Arkansas UFO|UAP & Alien Sightings Archive
Arkansas carries one of the most chronologically extreme anomalous records in the United States archive — a span that opens in 1516 in the Ozark Mountains with a CE-III entity encounter and runs to the twenty-first century, covering five centuries of documented high-strangeness in a single state. The 1516 Ozarks case — a bearded entity of unusual aspect, its facial features consistently indistinct or mist-obscured, associated with a craft, documented in Spanish colonial records under the Nahuatl designation “Malacosa” or Mr. Bad Thing — is not a UFO sighting in the modern sense. It is a pre-modern CE-III record from a period before any cultural framework for such an encounter existed in the European or Indigenous vocabulary of the region, and its archival survival through colonial documentation gives it a source credibility unusual for events of that era. The modern era opens with the Hot Springs airship of May 6, 1897 — part of the documented national airship wave of 1896-1897 — and then leaps to March 20, 1950, when two pilots observed a 100-foot disc-shaped craft with 9 to 12 symmetrical oval portholes arranged in a circle on its underside, blinking with a brilliance that forced them to avert their eyes, crossing their flight path at speeds far exceeding any known aircraft of the period. The 1950 case was filed as Project Blue Book Unknown #671.

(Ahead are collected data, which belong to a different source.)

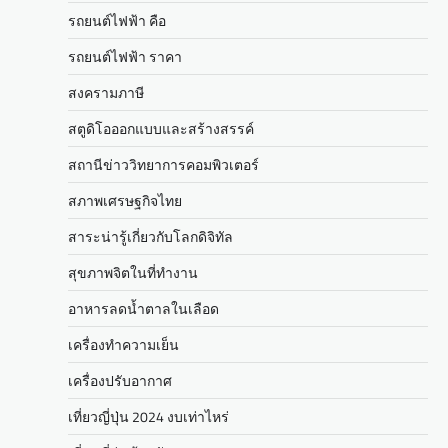
รถยนต์ไฟฟ้า คือ
รถยนต์ไฟฟ้า ราคา
สงครามภาษี
สตูดิโอออกแบบและสร้างสรรค์
สถานีข่าววิทยาการคอมพิวเตอร์
สภาพเศรษฐกิจไทย
สาระน่ารู้เกี่ยวกับโลกดิจิทัล
สุขภาพจิตในที่ทำงาน
อาหารลดน้ำตาลในเลือด
เครื่องทำความเย็น
เครื่องปรับอากาศ
เที่ยวญี่ปุ่น 2024 งบเท่าไหร่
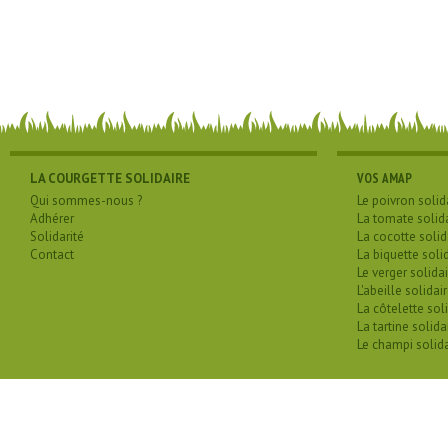
LA COURGETTE SOLIDAIRE
VOS AMAP
Qui sommes-nous ?
Le poivron solid
Adhérer
La tomate solid
Solidarité
La cocotte solid
Contact
La biquette soli
Le verger solidai
L'abeille solidai
La côtelette sol
La tartine solida
Le champi solida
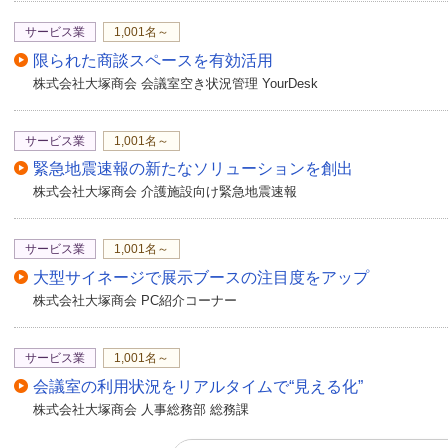
サービス業
1,001名～
限られた商談スペースを有効活用
株式会社大塚商会 会議室空き状況管理 YourDesk
サービス業
1,001名～
緊急地震速報の新たなソリューションを創出
株式会社大塚商会 介護施設向け緊急地震速報
サービス業
1,001名～
大型サイネージで展示ブースの注目度をアップ
株式会社大塚商会 PC紹介コーナー
サービス業
1,001名～
会議室の利用状況をリアルタイムで“見える化”
株式会社大塚商会 人事総務部 総務課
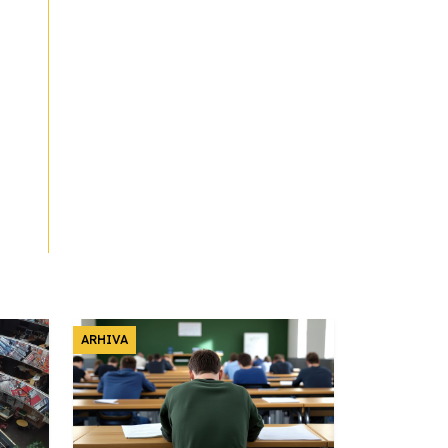
ARHIVA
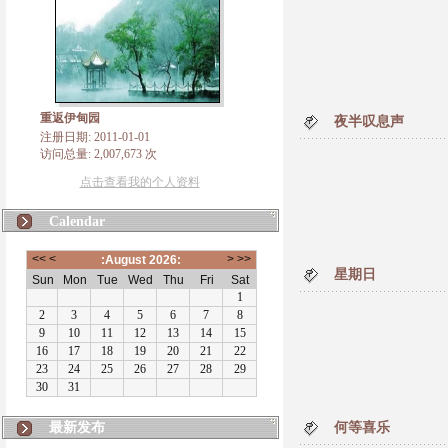
重返伊甸园
夜半叹息声
注册日期: 2011-01-01
访问总量: 2,007,673 次
点击查看我的个人资料
Calendar
星期日
最新发布
何等喜乐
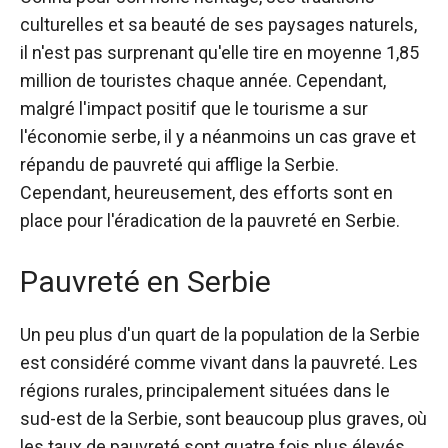
culturelles et sa beauté de ses paysages naturels,
il n'est pas surprenant qu'elle tire en moyenne 1,85
million de touristes chaque année. Cependant,
malgré l'impact positif que le tourisme a sur
l'économie serbe, il y a néanmoins un cas grave et
répandu de pauvreté qui afflige la Serbie.
Cependant, heureusement, des efforts sont en
place pour l'éradication de la pauvreté en Serbie.
Pauvreté en Serbie
Un peu plus d'un quart de la population de la Serbie
est considéré comme vivant dans la pauvreté. Les
régions rurales, principalement situées dans le
sud-est de la Serbie, sont beaucoup plus graves, où
les taux de pauvreté sont quatre fois plus élevés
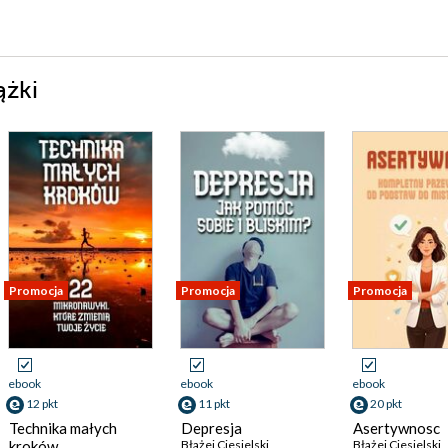
ążki
Promocja
Promocja
Promocja
ebook
ebook
ebook
12 pkt
11 pkt
20 pkt
Technika małych
Depresja
Asertywnosc
kroków
Błażej Ciesielski
Błażej Ciesielski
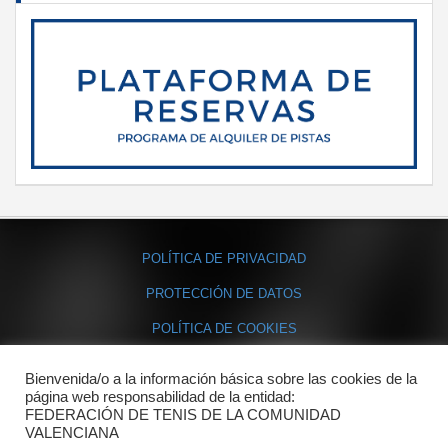
POLÍTICA DE PRIVACIDAD
PROTECCIÓN DE DATOS
POLÍTICA DE COOKIES
Bienvenida/o a la información básica sobre las cookies de la
Contacto
página web responsabilidad de la entidad:
FEDERACIÓN DE TENIS DE LA COMUNIDAD
Dónde estamos
VALENCIANA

The state’s deepest entity case is the November 1953 St. Francis River contact near the Missouri border, in which multiple Biaviian beings — four-foot males, slightly shorter females, humanoid in appearance — were encountered at close range late at night in the northeast Arkansas bottomland. The Biaviian contact tradition is a specific and self-consistent thread in the contactee literature, and the St. Francis River account places it in the rural Arkansas Delta in a pre-Hill era with no available cultural contamination source for the entity type described. The 1967 or 1968 Fort Smith triangle — a hovering triangular object over North 36th Street, observed at night with sufficient duration and proximity for detailed description — adds to a state record that carries craft observations from six separate decades. The Russellville Nuclear One Power Plant sightings add the nuclear installation dimension that appears consistently in UAP records nationally. Arkansas’s seven documented cases span from 1516 to the early twenty-first century across the Ozark highlands, the Arkansas River valley, the northeast Delta, and the River Valley nuclear corridor.
- 1516: Mr. “Bad Thing” comes to the Ozarks Region
- 1897: Hot Springs, Arkansas Sighting
- 1950: Pilots observe fast-moving, disc-shaped UFO
- 1953: St. Francis River, Northeastern Arkansas Sighting
- 1967 or 1968: Triangular Hovering Object over Ft. Smith, Arkansas
- 200?: Russellville, Arkansas: UFOs Over Nuclear One Power Plant
- 1996: Sighting at Lake Hamilton Arkansas Jr. High School
Executive Summary
Five Centuries and the Ozark Corridor — Arkansas’s Long Anomalous Record
Arkansas’s UAP and entity record is unusual in the national archive for one specific reason: its temporal depth. No other state carries a credibly sourced entity encounter from 1516 alongside a Project Blue Book Unknown from 1950 and a nuclear plant NL from the twenty-first century within the same seven-case archive. The 1516 Ozarks Mr. Bad Thing case is the oldest dated entity encounter in the state-level United States archive, and its survival through Spanish colonial documentation rather than retrospective personal testimony gives it a source foundation that most pre-1947 cases cannot match. The entity description — bearded, facial features consistently obscured by mist or otherwise indistinct, associated with a craft — has no obvious cultural contamination source in 1516 Ozarks. The 1950 Blue Book Unknown #671 is the state’s strongest instrumentally-relevant case: two professional pilots, a 100-foot disc with a distinctive porthole arrangement, speeds beyond any known aircraft of the period, filed with the Air Force and retained as Unknown despite standard debunking pressure. Together these two cases bookend a record that covers five centuries and suggests the Ozark Mountain corridor — one of the most geologically ancient landscapes in North America — has been a site of anomalous activity across the full documented span of human observation in the region.